It’s only a brief lapse of time before Detective Bryer (Tim Roth) of the NYPD shows up at Robert’s office to ask the investment guru about his relationship with Julie, since the police are sure that she wasn’t alone in her car or even driving it at the time of the mishap.
This is not a good time for Robert to get negative press regarding the death of a lovely young female painter who was burned beyond recognition in an upstate auto accident. The sale of his covertly languishing business might be put in jeopardy.
Arbitrage goes forward from there as an engrossing and well-sketched, legalistic, quasi-police procedural that has Detective Bryer appropriately brusque, unshaven and sloppily attired among big time, big dollar people. The film is first-class entertainment, but reminded me of a really good television pilot or series the caliber of “Damages” and the short-lived but excellent “Rubicon.”
Arbitrage omits essential information until it wants to let you know what that information is. It makes for a mature and curiously twisty kind of movie experience.
For me, the film was also a pleasant musical experience. Former Red Hot Chili Peppers drummer Cliff Martinez did the smart, well-positioned score. It fits and is most tasteful.
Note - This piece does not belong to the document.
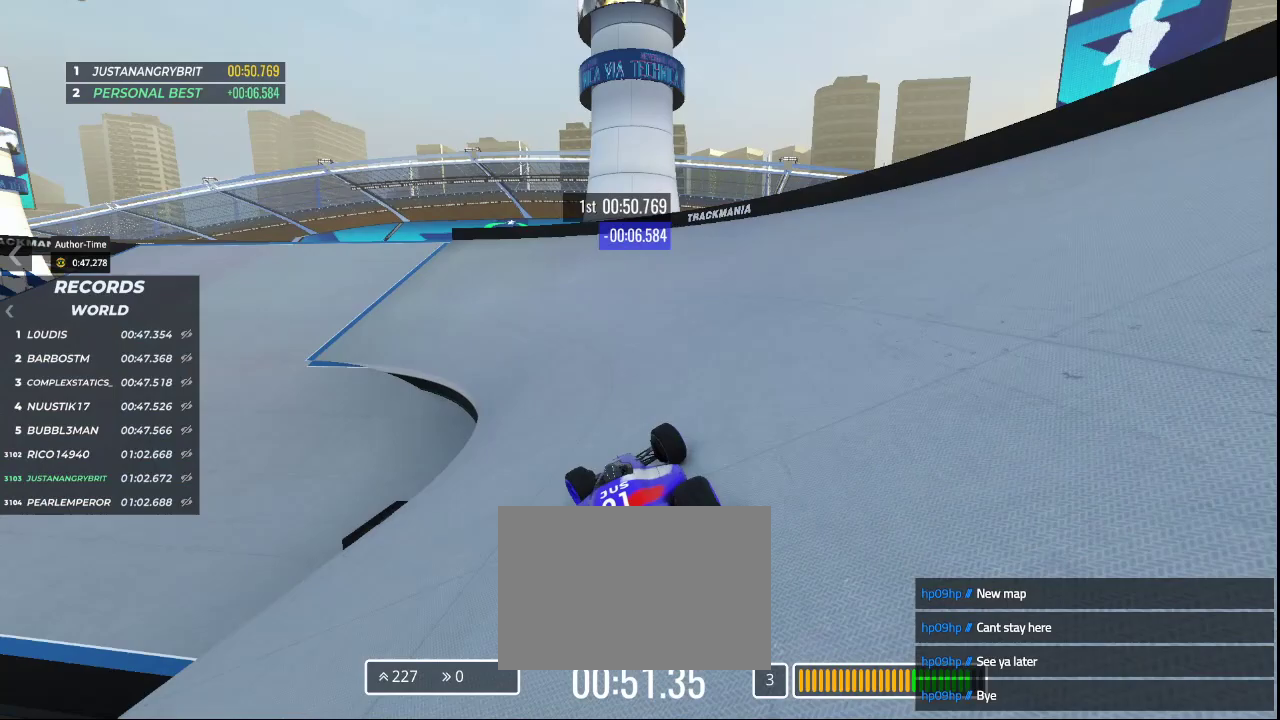
{"keys": ["left", "up"], "events": []}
There’s even a swath of lovely music under the closing credits with pianist Robi Botes playing, “My Foolish Heart,” much like the late jazz piano man, Bill Evans, probably the coolest and best damned balladeer jazz keyboardist to ever walk the planet.
Director Jarecki, who also wrote the script, doesn’t make Arbitrage overtly political or grossly critical of its billionaire bad guy. Gere’s character is not a cardboard figure just to throw darts at. Robert has numerous facets to examine. And as you’ll find later, his wife does as well.
Innuendo as to why the film’s non-telegraphed events might have occurred is quietly suggested just before the surprising and abrupt finish to “Arbitrage.”
If you watch “Damages” or “Rubicon,” you’ll also find moments of delayed exposition. Such stuff can keep one awake.